First, Know Your Lupus
When I was first diagnosed, my immediate family experienced the discovery with me. As I learned new things, I would pass it on. Because of this, my need to truly explain it to those closest to me was not really a necessity.
However, as time went on and more symptoms and complications presented themselves, I found that I needed to expand the awareness to those beyond my immediate family.
I was a school teacher at the time and because I found myself under the weather more frequently, it became necessary to share what was going on with my colleagues, administration, and students.
I also became aware of the fact that very few of my extended family knew what I was going through, and it became serious enough that I felt the need to also reveal my condition to those who cared about me, but were not present in my everyday life.
Explaining Lupus to Family
The first thing I did was write a family letter. I went back to the beginning and shared my timeline of discovery as concisely as I could.
It was a bit overwhelming, but I was able to mold my illness in this form so that it was clearly explained with the most important details, without just spitting it out.
By the time I shared the letter, it was well written and easy to follow. I wrote it much like a story and included humor where I could so that the information wasn’t too heavy or doom and gloom.
I shared a link to The Lupus Foundation of America as their website is full of information, details, and descriptions. By directing them to an official site, much of the explanation was done for me.

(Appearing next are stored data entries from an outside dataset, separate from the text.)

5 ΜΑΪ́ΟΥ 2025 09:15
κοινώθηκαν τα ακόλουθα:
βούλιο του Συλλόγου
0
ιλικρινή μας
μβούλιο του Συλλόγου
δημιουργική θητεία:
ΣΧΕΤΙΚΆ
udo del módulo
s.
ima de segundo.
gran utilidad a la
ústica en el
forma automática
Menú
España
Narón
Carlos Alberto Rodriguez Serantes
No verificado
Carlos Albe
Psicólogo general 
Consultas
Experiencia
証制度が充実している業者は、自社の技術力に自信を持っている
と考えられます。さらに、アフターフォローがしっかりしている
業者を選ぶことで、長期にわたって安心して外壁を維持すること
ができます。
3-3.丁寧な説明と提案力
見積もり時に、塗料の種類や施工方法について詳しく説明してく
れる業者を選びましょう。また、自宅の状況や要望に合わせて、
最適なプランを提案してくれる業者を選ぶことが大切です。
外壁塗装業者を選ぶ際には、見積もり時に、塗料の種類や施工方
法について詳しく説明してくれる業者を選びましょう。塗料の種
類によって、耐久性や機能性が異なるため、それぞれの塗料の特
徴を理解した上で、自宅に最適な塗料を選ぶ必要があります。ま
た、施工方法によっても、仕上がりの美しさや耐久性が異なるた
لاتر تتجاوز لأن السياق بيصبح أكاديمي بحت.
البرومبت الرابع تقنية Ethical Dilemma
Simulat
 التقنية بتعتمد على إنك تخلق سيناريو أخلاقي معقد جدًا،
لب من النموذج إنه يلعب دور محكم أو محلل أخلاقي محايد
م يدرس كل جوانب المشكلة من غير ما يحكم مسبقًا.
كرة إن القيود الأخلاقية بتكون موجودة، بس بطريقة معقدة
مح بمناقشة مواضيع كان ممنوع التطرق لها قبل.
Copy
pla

Certainly, I shared which organs were involved in my particular case so that they could explore those areas without having to pick through the information to determine what was relevant to me. This was a huge help!
I was open and honest and suggested they ask me any questions they had. I did not want them to feel uncomfortable or see me as a fragile sick person.
My family was receptive and since sharing the initial information, I continue to offer updates through e-mail. I also started a blog, which allows my family — as well as others — to follow along with my journey without me needing to constantly update them with details.